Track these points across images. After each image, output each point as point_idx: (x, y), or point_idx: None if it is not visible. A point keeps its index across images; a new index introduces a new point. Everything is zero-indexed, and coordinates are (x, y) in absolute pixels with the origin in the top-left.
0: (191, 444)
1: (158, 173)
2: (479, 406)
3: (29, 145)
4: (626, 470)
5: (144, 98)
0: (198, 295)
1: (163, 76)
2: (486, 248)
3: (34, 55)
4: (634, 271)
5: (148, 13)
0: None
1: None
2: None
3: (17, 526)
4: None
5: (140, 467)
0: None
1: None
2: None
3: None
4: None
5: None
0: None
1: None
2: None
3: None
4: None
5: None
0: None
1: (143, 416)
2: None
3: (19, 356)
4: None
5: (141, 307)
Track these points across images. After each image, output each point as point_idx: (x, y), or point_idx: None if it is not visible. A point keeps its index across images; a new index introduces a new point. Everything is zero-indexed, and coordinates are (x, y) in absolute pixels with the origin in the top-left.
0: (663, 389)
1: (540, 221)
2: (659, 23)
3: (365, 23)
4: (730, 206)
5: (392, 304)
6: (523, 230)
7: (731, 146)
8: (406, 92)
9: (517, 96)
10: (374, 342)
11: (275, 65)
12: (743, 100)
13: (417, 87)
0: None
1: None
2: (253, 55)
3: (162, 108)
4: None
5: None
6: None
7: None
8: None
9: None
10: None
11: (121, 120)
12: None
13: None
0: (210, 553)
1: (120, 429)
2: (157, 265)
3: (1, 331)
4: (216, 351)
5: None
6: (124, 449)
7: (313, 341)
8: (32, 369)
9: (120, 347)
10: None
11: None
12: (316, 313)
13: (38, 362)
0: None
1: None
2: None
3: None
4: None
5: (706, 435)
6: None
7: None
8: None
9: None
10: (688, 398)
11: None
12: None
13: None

_ _ _ _

### Problem to solve
Reproduce the lines from the first one through the line containing "5: (141, 307)", inclusive, multiplying every x and y coordinate in the answers by 1.05 and rounding to whole numbers, with halves rounded up. Keep the requests, including their coordinates, unchanged.

### Solution for this exercise
Track these points across images. After each image, output each point as point_idx: (x, y), or point_idx: None if it is not visible. A point keeps its index across images; a new index introduces a new point. Everything is zero-indexed, and coordinates are (x, y) in absolute pixels with the origin in the top-left.
0: (191, 444)
1: (158, 173)
2: (479, 406)
3: (29, 145)
4: (626, 470)
5: (144, 98)
0: (208, 310)
1: (171, 80)
2: (510, 260)
3: (36, 58)
4: (666, 285)
5: (155, 14)
0: None
1: None
2: None
3: (18, 552)
4: None
5: (147, 490)
0: None
1: None
2: None
3: None
4: None
5: None
0: None
1: None
2: None
3: None
4: None
5: None
0: None
1: (150, 437)
2: None
3: (20, 374)
4: None
5: (148, 322)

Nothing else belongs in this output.